When a family of four moved from Hawaii to Portland, Oregon, they desperately missed the tropical climate that surrounded their previous home. To find a solution, they turned to architect Brian Crabb of VIVA Collectiv, who came up with the idea to connect two tiny homes with a warm, light-filled sunroom.
The Ohana (which means “family” in Hawaiian) is comprised of two 176-square-foot tiny homes set on 24 x 8 trailers. The structures were placed side by side, separated by spacious, glass-enclosed sunroom that adds another 247 square feet to the design.
Coming in at just 600 square feet of living space, the layout allows for something rarely seen in a tiny home — privacy. The right trailer holds the living room and the two children’s bedrooms, while the left trailer houses the kitchen and master bedroom. A surprisingly large bathroom is located adjacent to the kitchen and comes with a soaking tub and unique tile work.

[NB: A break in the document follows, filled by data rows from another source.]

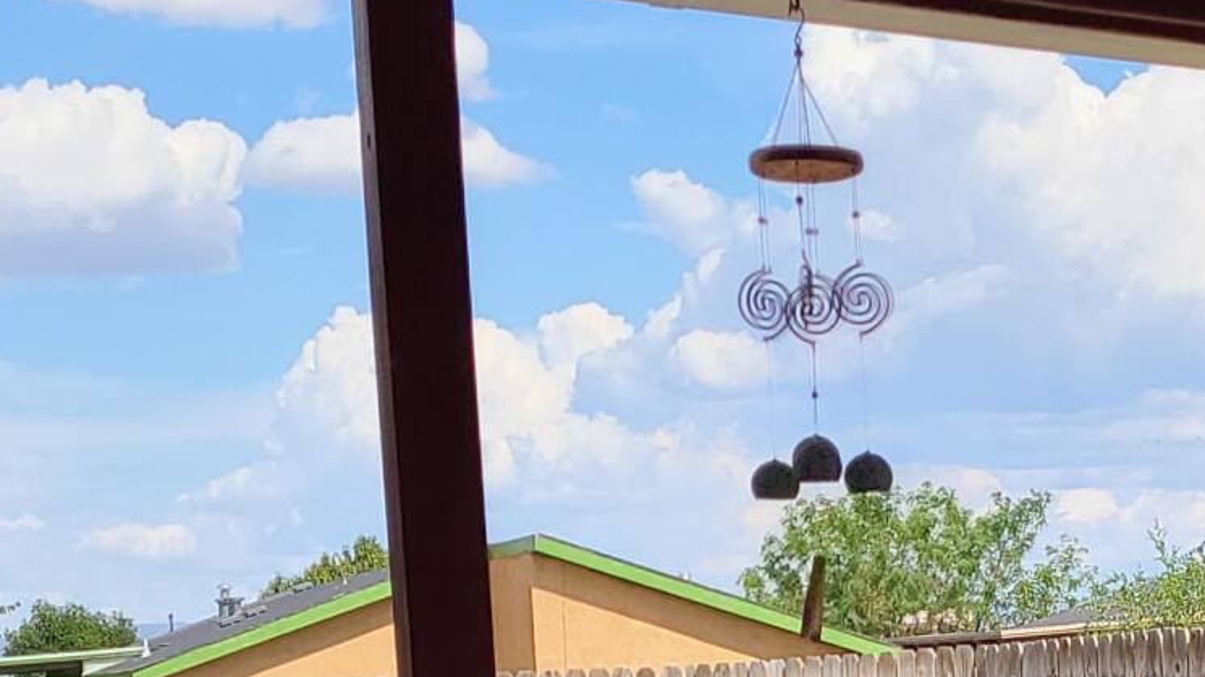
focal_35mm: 114
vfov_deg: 9.9
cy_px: 1362
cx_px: 1093
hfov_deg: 18.5
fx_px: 3642
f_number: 1.8
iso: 40
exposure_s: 1/1372
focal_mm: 5.4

At the heart of the home, of course, is the bright sunroom. The glass-enclosed structure even has a pitched roof, which allows the family to feel as though they are enjoying the outdoors even if the weather isn’t favorable.

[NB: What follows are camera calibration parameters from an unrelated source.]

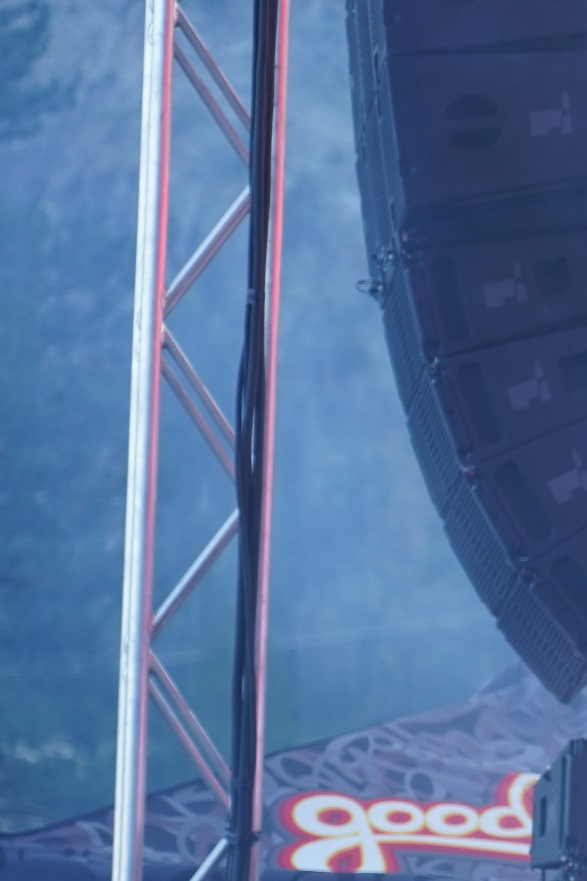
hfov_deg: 4.5
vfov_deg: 6.8
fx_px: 7363
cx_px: 1199
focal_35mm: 301
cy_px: 641
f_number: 4
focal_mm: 105
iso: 320
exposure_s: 1/160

Although the design is much larger than other tiny homes, the home was installed with a number of standard space-saving features. There is built-in storage found throughout, and the kitchen has plenty of counter space and cupboards. In the master bedroom, the queen-sized bed has a trundle bed tucked underneath.

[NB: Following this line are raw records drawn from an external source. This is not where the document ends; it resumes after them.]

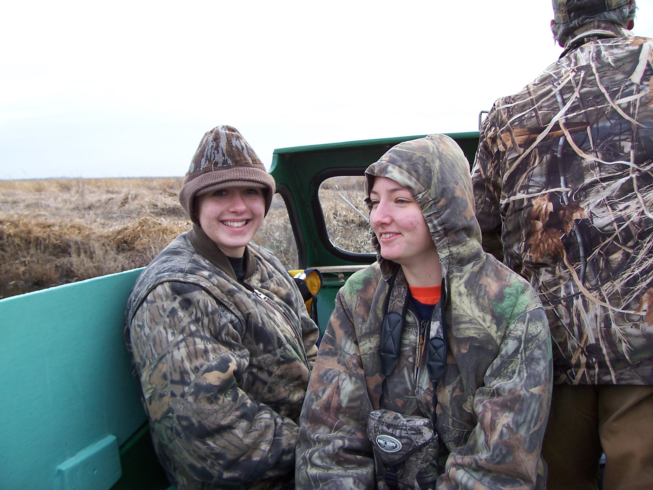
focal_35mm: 34
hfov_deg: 54.0
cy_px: 245
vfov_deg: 41.8
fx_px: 641
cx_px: 326
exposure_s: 1/180
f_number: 2.7
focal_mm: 5.6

Architect Brian Crabb explained to TreeHugger that the incredible home design was inspired by the warm, Hawaiian climate. “The home was designed for a young family of four originally from Hawaii, but living outside of Portland, Oregon,” Crabb said. “Living in the Pacific Northwest, they found they really missed the tropical climate and all it affords, so their request was to create a home where they could enjoy the ‘outdoors’ year-round. The sunroom was designed as a communal space for the family to enjoy together, while the parents’ and children’s bedrooms are located in separate trailers. This separation allows for some semblance of privacy while still enjoying the fruits of going tiny.”